3D TOF MRA is often unsuitable for visualizing a large aneurysm because of the turbulence within the aneurysm. DSA cannot show the entire contour of the partially thrombosed aneurysm. By contrast, BPAS-MR imaging easily discloses the outer contour of the aneurysm clearly. We conclude that BPAS-MR imaging can provide additional useful information for neurosurgeons about the aneurysm, though the diagnosis of aneurysm may be possible only by 3D TOF MRA.
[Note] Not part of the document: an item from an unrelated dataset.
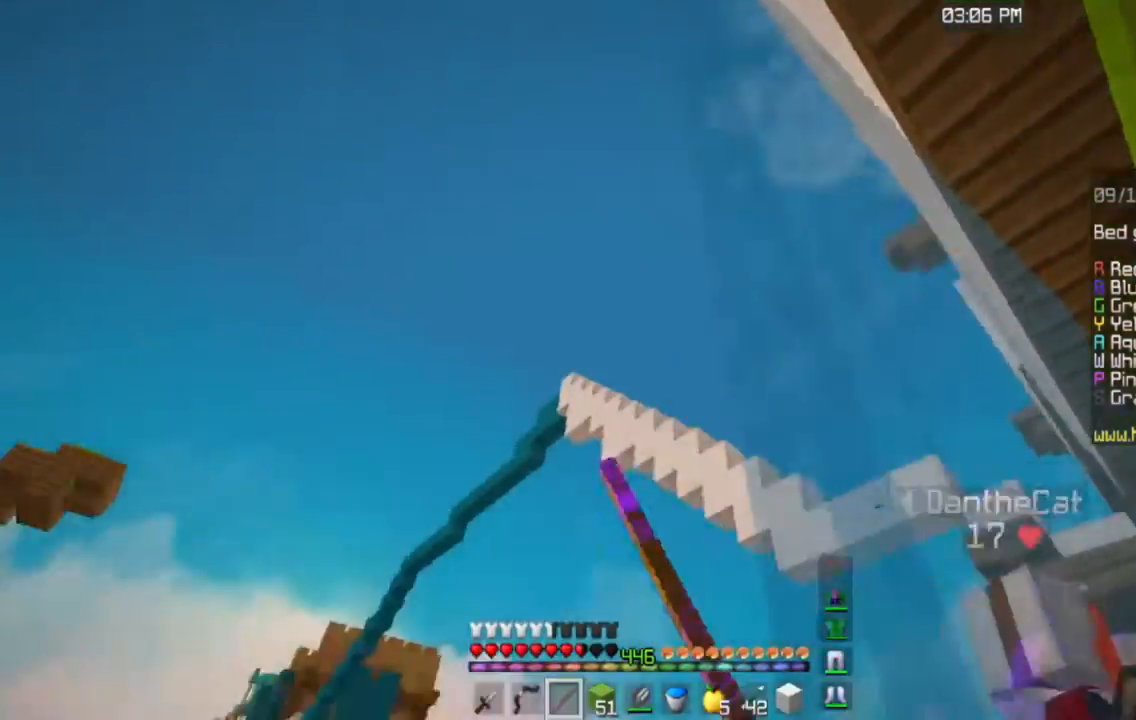
{"keys": ["space", "w"], "mouse": [], "events": [[16, "w", "down"], [333, "mouse_left", "up"]]}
Hypoplastic or absent unilateral VA is not an abnormal condition. It is actually difficult to distinguish accurately the hypoplastic VA from the aplastic VA by BPAS-MR imaging. It surprised us, however, that hypoplasia or aplasia of the unilateral distal VA was confirmed on BPAS-MRI in 6.8% of our 385 patients, whereas it had been reported as 0.2% in the literature (12).
Conclusion
Vascular outer contour revealed by BPAS-MR imaging contributed to more accurate evaluation of the vertebrobasilar artery in 23.4% of our ordinary patients. Although its application is limited to the vertebrobasilar system and screening use, neuroradiologists should consider not only MRA but also BPAS-MR imaging.